Sıvılar, böylece taşa veya betona nüfuz edemez. Donma hasarlarının önüne geçilir ve tuzlu su zeminlere zarar veremez. Taş ve beton yüzeylere kir nüfuz edemediği için temizlik işlemleri bir hayli kolaylaşır. Bazı belediyeler şimdiden bu yöntemden yararlanıyorlar ve kaldırımları ve mesire alanlarını mineralize ettiler. Normal bir temizlikten sonra kalması beklenen lekeler, sakız ya da grafiti gibi istenmeyen unsurlar artık kolayca ortadan kaldırılabiliyor. Bu yüzden, belediyelerin temizlik masrafları gözle görülür bir biçimde azaldı. Mohs(*) yöntemine göre yapılan testler, taşların 2 puan daha aşınmaya dayanıklı hale geldiğini gösteriyor. Kırmızı şarap, kahve ve kola bile kalıcı bir renk değişimine sebep olamaz.
Mineralizasyon, kalıcı izolasyon demektir
Alışılagelmiş izolasyon yöntemleri ile mineralizasyon arasındaki fark, moleküllerin kimyasal yapısında saklıdır. Sirke ve yağ örneğiyle açıklayabiliriz bu durumu.
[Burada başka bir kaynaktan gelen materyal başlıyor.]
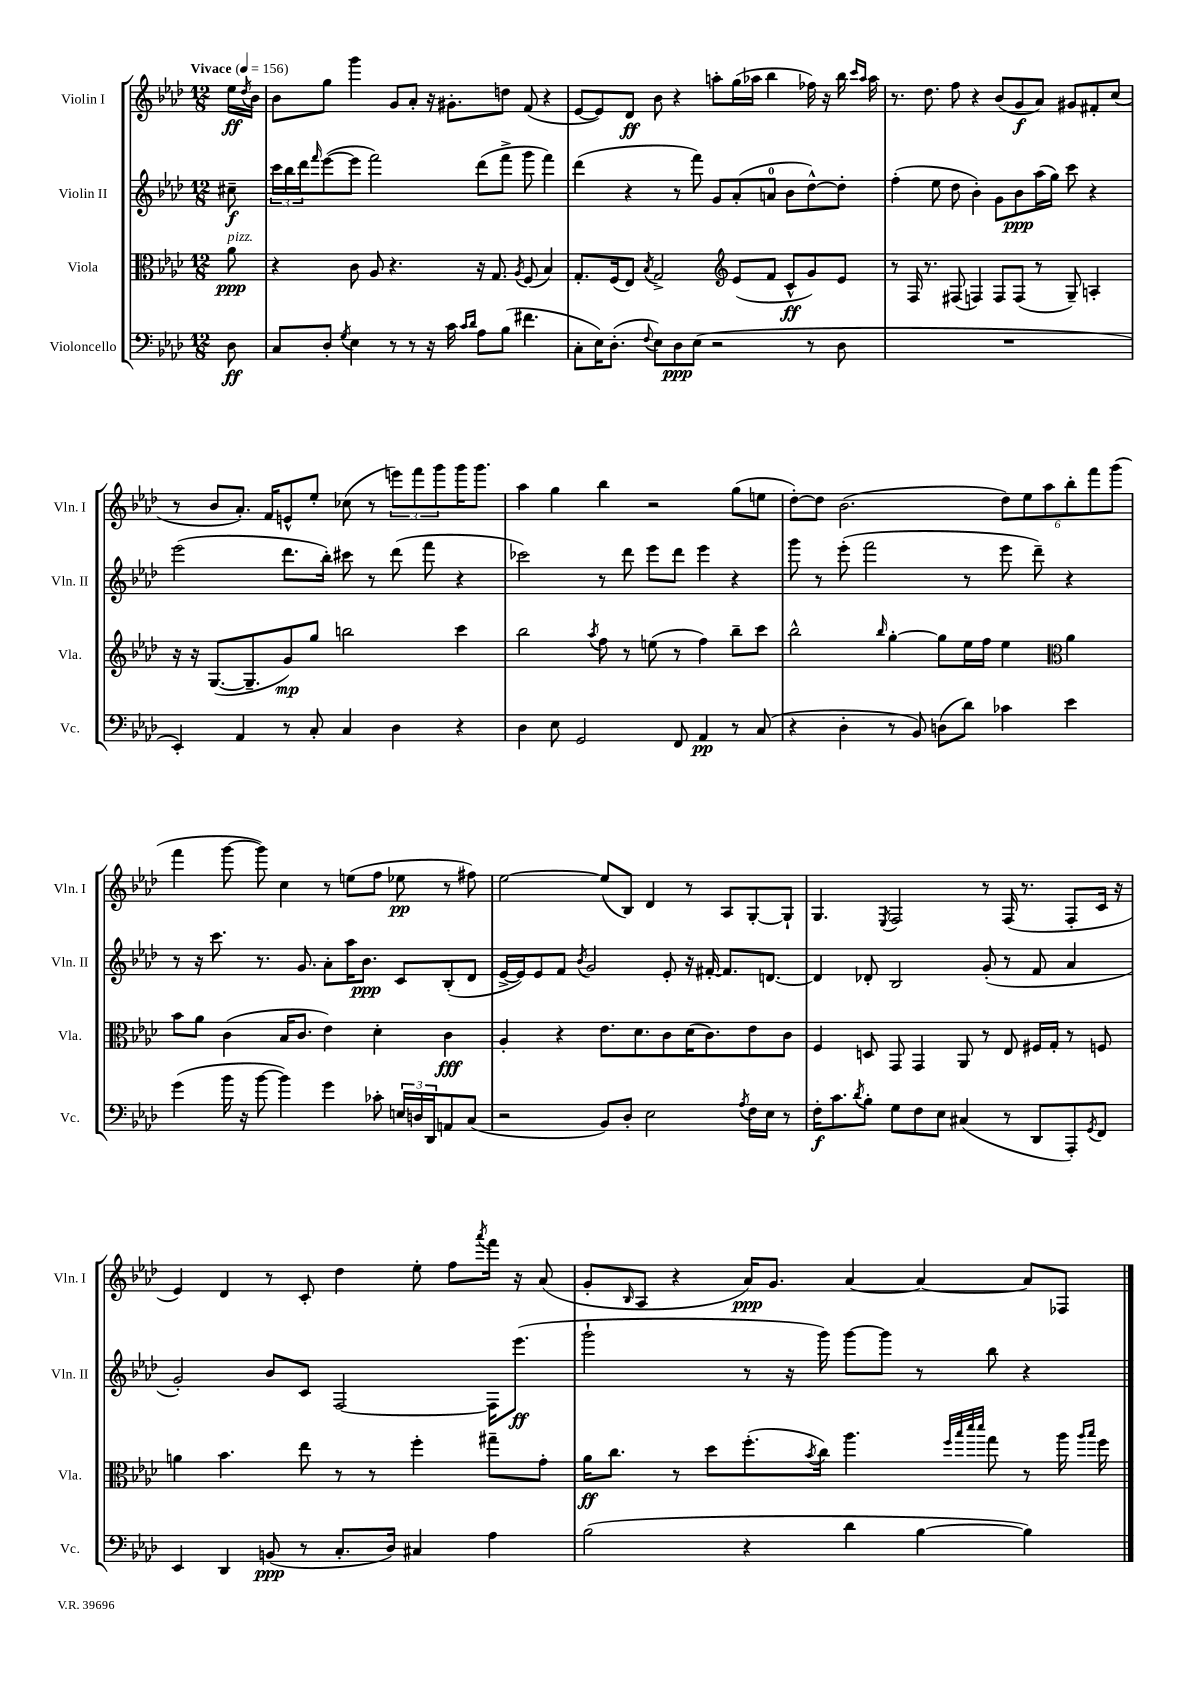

**kern	**dynam	**kern	**dynam	**kern	**dynam	**kern	**dynam
*part4	*part4	*part3	*part3	*part2	*part2	*part1	*part1
*staff4	*staff4	*staff3	*staff3	*staff2	*staff2	*staff1	*staff1
*I"Violoncello	*	*I"Viola	*	*I"Violin II	*	*I"Violin I	*
*I'Vc.	*	*I'Vla.	*	*I'Vln. II	*	*I'Vln. I	*
*clefF4	*	*clefC3	*	*clefG2	*	*clefG2	*
*k[b-e-a-d-]	*	*k[b-e-a-d-]	*	*k[b-e-a-d-]	*	*k[b-e-a-d-]	*
*M12/8	*	*M12/8	*	*M12/8	*	*M12/8	*
*MM156	*	*MM156	*	*MM156	*	*MM156	*
=	=	=	=	=	=	=	=
!	!	!	!	!	!	!LO:TX:a:B:t=Vivace	!
!	!	!LO:TX:a:i:t=pizz.	!	!	!	!	!
8D-\	ff	8a-\	ppp	8cc#X~\	f	16ee-\LL	ff
.	.	.	.	.	.	8qdd-/	.
.	.	.	.	.	.	16b-\JJ	.
=1	=1	=1	=1	=1	=1	=1	=1
8C/L	.	4r	.	24ccc\LL	.	8b-\L	.
.	.	.	.	24bb-\	.	.	.
.	.	.	.	24ddd-\J	.	.	.
.	.	.	.	16qqfff/	.	.	.
8D-'/J	.	.	.	([8eee-\	.	8gg\J	.
8qG/	.	.	.	.	.	.	.
4E-\	.	8c\	.	8eee-\J]	.	4ggg\	.
.	.	8A-/	.	2fff\)	.	.	.
8r	.	4.r	.	.	.	8g/L	.
8r	.	.	.	.	.	8a-'/J	.
16r	.	.	.	.	.	16r	.
16c\	.	.	.	.	.	8.g#X'\L	.
16qqc/LL	.	.	.	.	.	.	.
16qqd-/JJ	.	.	.	.	.	.	.
8A-\L	.	16r	.	(8ddd-\L	.	.	.
.	.	8.G/	.	.	.	.	.
(8B-\J	.	.	.	8fff^\J	.	8ddn\J	.
.	.	8qA-/	.	.	.	.	.
4.f#X\	.	(8F/	.	8ggg\	.	(8f/	.
.	.	4B-/)	.	4fff\)	.	4r	.
=2	=2	=2	=2	=2	=2	=2	=2
8C'\L	.	8.G'/L	.	(4ddd-\	.	[8e-/L	.
16E-\K)	.	.	.	.	.	8e-/])	.
(8.D-'\J	.	(16F/k	.	.	.	.	.
.	.	8E-/J)	.	4r	.	8d-/J	ff
8qqF/	.	8qB-/	.	.	.	.	.
8E-\L)	.	2G^/	.	.	.	8b-\	.
8D-\	ppp	.	.	8r	.	4r	.
(8E-\J	.	.	.	8fff\)	.	.	.
2r	.	.	.	8g/L	.	8aan'\L	.
*	*	*clefG2	*	*	*	*	*
.	.	(8e-/L	.	(8a-'/	.	(16gg\L	.
.	.	.	.	.	.	16aa-X\JJ	.
.	.	8f/J	.	8an/J	.	4bb-\	.
.	.	8c^^/L	ff	8b-\L	.	.	.
8r	.	8g/)	.	[8dd-^^\)	.	16ff-X\)	.
.	.	.	.	.	.	16r	.
8D-\	.	8e-/J	.	8dd-'\J]	.	16bb-\	.
.	.	.	.	.	.	16qqccc/LL	.
.	.	.	.	.	.	16qqaa-/JJ	.
.	.	.	.	.	.	16aa-\	.
=3	=3	=3	=3	=3	=3	=3	=3
1.r	.	8r	.	(4ff'\	.	8.r	.
.	.	16F/	.	.	.	.	.
.	.	8.r	.	.	.	8.dd-\	.
.	.	.	.	8ee-\	.	.	.
.	.	(8F#X/	.	8dd-\	.	8ff\	.
.	.	4Fn/)	.	4b-'\)	.	4r	.
.	.	8F/L	.	8g\L	.	(8b-/L	.
.	.	(8F/J	.	8b-\	ppp	8g/	f
.	.	8r	.	(16aa-\L	.	8a-/J)	.
.	.	.	.	16gg\JJ)	.	.	.
.	.	8G~/)	.	8ccc\	.	8g#X/L	.
.	.	4An'/	.	4r	.	8f#X'/	.
.	.	.	.	.	.	(8cc/J	.
!!LO:LB:g=z
=4	=4	=4	=4	=4	=4	=4	=4
4EE-'/)	.	16r	.	(2eee-\	.	8r	.
.	.	16r	.	.	.	.	.
.	.	([8.G/L	.	.	.	8b-/L	.
4AA-/	.	.	.	.	.	8.a-'/J)	.
.	.	8.G~/]	.	.	.	.	.
.	.	.	.	.	.	16f/KL	.
8r	.	8g/)	mp	8.ddd-\L	.	8en^^/	.
8C'/	.	8gg/J	.	.	.	8ee-'/J	.
.	.	.	.	16bb-'\Jk)	.	.	.
4C/	.	2bbn\	.	8ccc#X\	.	(8cc-X\	.
.	.	.	.	8r	.	8r	.
4D-\	.	.	.	(8ddd-\	.	12eeen\L)	.
.	.	.	.	.	.	12fff\	.
.	.	.	.	8fff\	.	.	.
.	.	.	.	.	.	12ggg\	.
4r	.	4ccc\	.	4r	.	16ggg\K	.
.	.	.	.	.	.	8.ggg\J	.
=5	=5	=5	=5	=5	=5	=5	=5
4D-\	.	2bb-\	.	2ccc-X\)	.	4aa-\	.
8E-\	.	.	.	.	.	4gg\	.
2GG/	.	.	.	.	.	.	.
.	.	8qaa-/	.	.	.	.	.
.	.	8ff\	.	8r	.	4bb-\	.
.	.	8r	.	8ddd-\	.	.	.
.	.	(8een\	.	8eee-\L	.	2r	.
8FF/	.	8r	.	8ddd-\J	.	.	.
4AA-/	pp	4ff\)	.	4eee-\	.	.	.
8r	.	8bb-~\L	.	4r	.	(8gg\L	.
(8C/	.	8ccc\J	.	.	.	8een\J	.
=6	=6	=6	=6	=6	=6	=6	=6
4r	.	2bb-^^\	.	8ggg\	.	[8dd-'\L)	.
.	.	.	.	8r	.	8dd-\J]	.
4D-'\	.	.	.	(8eee-'\	.	(2.b-\	.
.	.	.	.	2fff\	.	.	.
.	.	16qqbb-/	.	.	.	.	.
8r	.	[4gg'\	.	.	.	.	.
8BB-/)	.	.	.	.	.	.	.
(8Dn\L	.	8gg\L]	.	.	.	.	.
8d-\J)	.	16ee-\L	.	8r	.	.	.
.	.	16ff\JJ	.	.	.	.	.
4c-X\	.	4ee-\	.	8eee-\	.	12dd-\L)	.
.	.	.	.	.	.	12ee-\	.
.	.	.	.	8ddd-~\)	.	.	.
.	.	.	.	.	.	12aa-\	.
*	*	*clefC3	*	*	*	*	*
4e-\	.	4a-\	.	4r	.	12bb-'\	.
.	.	.	.	.	.	12fff\	.
.	.	.	.	.	.	(12ggg\J	.
!!LO:LB:g=z
=7	=7	=7	=7	=7	=7	=7	=7
(4g\	.	8b-\L	.	8r	.	4fff\	.
.	.	8a-\J	.	16r	.	.	.
.	.	.	.	8.ccc\	.	.	.
16b-\	.	(4c\	.	.	.	[8ggg\	.
16r	.	.	.	.	.	.	.
[8b-\	.	.	.	8.r	.	8ggg\])	.
4b-\])	.	16B-/KL	.	.	.	4cc\	.
.	.	8.c/J	.	8.g/	.	.	.
4g\	.	4e-\)	.	8a-'\L	.	8r	.
.	.	.	.	16aa-\K	.	(8een\L	.
.	.	.	.	8.b-\J	ppp	.	.
8c-X'\	.	4d-'\	.	.	.	8ff\J	.
24En/LL	.	.	.	8c/L	.	8ee-X\	pp
24Dn/	.	.	.	.	.	.	.
24DD-/J	.	.	.	.	.	.	.
8AAn/	.	4c\	fff	(8B-'/	.	8r	.
(8C/J	.	.	.	8d-/J	.	8ff#X\)	.
=8	=8	=8	=8	=8	=8	=8	=8
2r	.	4A-'/	.	[16e-^/LL	.	[2ee-\	.
.	.	.	.	16e-/J])	.	.	.
.	.	.	.	8e-/	.	.	.
.	.	4r	.	8f/J	.	.	.
.	.	.	.	8qb-/	.	.	.
.	.	.	.	2g/	.	.	.
8BB-/L)	.	8.e-\L	.	.	.	(8ee-/L]	.
8D-'/J	.	.	.	.	.	8B-/J)	.
.	.	8.d-\	.	.	.	.	.
2E-\	.	.	.	.	.	4d-/	.
.	.	8c\	.	8e-'/	.	.	.
.	.	(16d-\K	.	16r	.	8r	.
.	.	8.c\)	.	[16f#X'/	.	.	.
.	.	.	.	8.f#/L]	.	8A-/L	.
8qA-/	.	.	.	.	.	.	.
16F\LL	.	8e-\	.	.	.	[8G'/	.
16E-\JJ	.	.	.	[8.dn/J	.	.	.
8r	.	8c\J	.	.	.	8G`/J]	.
=9	=9	=9	=9	=9	=9	=9	=9
16F'\KL	f	4F/	.	4d/]	.	4.G/	.
8.c\	.	.	.	.	.	.	.
8qd-/	.	.	.	.	.	.	.
8B-'\J	.	8Dn/	.	8d-X'/	.	.	.
.	.	.	.	.	.	8qE-/	.
8G\L	.	8GG/	.	2B-/	.	2F/	.
8F\	.	4GG/	.	.	.	.	.
8E-\J	.	.	.	.	.	.	.
(4C#X/	.	8AA-/	.	.	.	.	.
.	.	8r	.	(8g'/	.	8r	.
8r	.	8E-/	.	8r	.	(16F/	.
.	.	.	.	.	.	8.r	.
8DD-/L	.	16F#X/LL	.	8f/	.	.	.
.	.	16G'/JJ	.	.	.	.	.
8AAA-'/)	.	8r	.	4a-/	.	8F'/L	.
8qGG/	.	.	.	.	.	.	.
8FF/J	.	8Fn/	.	.	.	16c/Jk	.
.	.	.	.	.	.	16r	.
!!LO:LB:g=z
=10	=10	=10	=10	=10	=10	=10	=10
4EE-/	.	4an\	.	2g'/)	.	4e-/)	.
4DD-/	.	4.b-\	.	.	.	4d-/	.
(8BBn/	ppp	.	.	8b-/L	.	8r	.
8r	.	8ee-\	.	8c/J	.	8c'/	.
8.C'/L	.	8r	.	[2F/	.	4dd-\	.
.	.	8r	.	.	.	.	.
16D-/Jk)	.	.	.	.	.	.	.
4C#X/	.	4ff'\	.	.	.	8ee-'\	.
.	.	.	.	.	.	8ff\L	.
.	.	.	.	.	.	8qaaa-/	.
4A-\	.	8gg#X~\L	.	16F\KL]	.	16fff\Jk	.
.	.	.	.	(8.eee-\J	ff	16r	.
.	.	8g'\J	.	.	.	(8a-/	.
=11	=11	=11	=11	=11	=11	=11	=11
(2B-\	.	16a-\KL	ff	2ggg`\	.	8g'/L	.
.	.	8.cc\J	.	.	.	.	.
.	.	.	.	.	.	16qqB-/	.
.	.	.	.	.	.	8A-/J	.
.	.	8r	.	.	.	4r	.
.	.	8dd-\L	.	.	.	.	.
4r	.	(8.ff'\	.	8r	.	16a-/KL)	ppp
.	.	.	.	.	.	8.g/J	.
.	.	.	.	16r	.	.	.
.	.	8qb-/	.	.	.	.	.
.	.	16cc\Jk)	.	16ggg\)	.	.	.
4d-\	.	4.aa-\	.	[8ggg\L	.	[4a-/	.
.	.	.	.	8ggg\J]	.	.	.
[4B-\	.	.	.	8r	.	4a-/_	.
.	.	32qqff/LLL	.	.	.	.	.
.	.	32qqbb-/	.	.	.	.	.
.	.	32qqddd-/	.	.	.	.	.
.	.	32qqddd-/JJJ	.	.	.	.	.
.	.	8gg\	.	8bb-\	.	.	.
4B-\])	.	8r	.	4r	.	8a-/L]	.
.	.	16aa-\	.	.	.	8F-X/J	.
.	.	16qqaa-/LL	.	.	.	.	.
.	.	16qqbb-/JJ	.	.	.	.	.
.	.	16ff\	.	.	.	.	.
==	==	==	==	==	==	==	==
*-	*-	*-	*-	*-	*-	*-	*-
Sirke ve yağı karıştırdığımız zaman, belirli bir süre sonra, iki sıvının tekrar ayrıldığını görürüz. Reçine bazlı izolasyon malzemelerinde de benzer bir durum söz konusudur. Bu malzemeler, doğal taşların mineral moleküllerine kalıcı olarak bağlanamazlar. Bu sebepten, bu malzemeyle yapılan izolasyonların ömrü boyalarınki kadardır. Sıcak suyla yapılan yoğun temizlik ya da güçlü buhar gibi etkiler bu süreci daha da hızlandırabilir.
ProtecD mineralizörleri, mineral moleküllerinden oluşur. Bu moleküller, taşa nüfuz ederek taştaki moleküllere kalıcı olarak bağlanır. Bu işlem sonucunda, zeminin renginde veya görünüşünde bir değişim meydana gelmez. Mantar, küf ve alg oluşumu engellenir. Bu durum, tarihi anıtlar, çeşmeler ve çatılar için önemlidir.
(*)MOHS skalası, değerli taşları ve diğer mineralleri veya materyalleri sertliklerine göre sınıflandırmak için kullanılan en yaygın yöntemdir. 1812’de Alman mineralog Friedrich MOHS tarafından geliştirildi ve bir mineralin aşınmaya karşı dayanıklılığını gösterir. Mineraller 1 (en yumuşak) ile 10 (en sert) arasındaki kategorilere ayrılır. Bu sınıflandırma mineraller arasında nispeten sabit olduğundan, bir elmas ve bir yakut arasındaki sertlik farkı kalsit ve alçıtaşından çok daha fazladır. Sınıflandırma endeksi sertlik ile oranlı değildir. Elmas endeksi 10, korindon endeksi 9’dan 4 kat daha serttir. Korindon ise, topazdan iki kat daha serttir.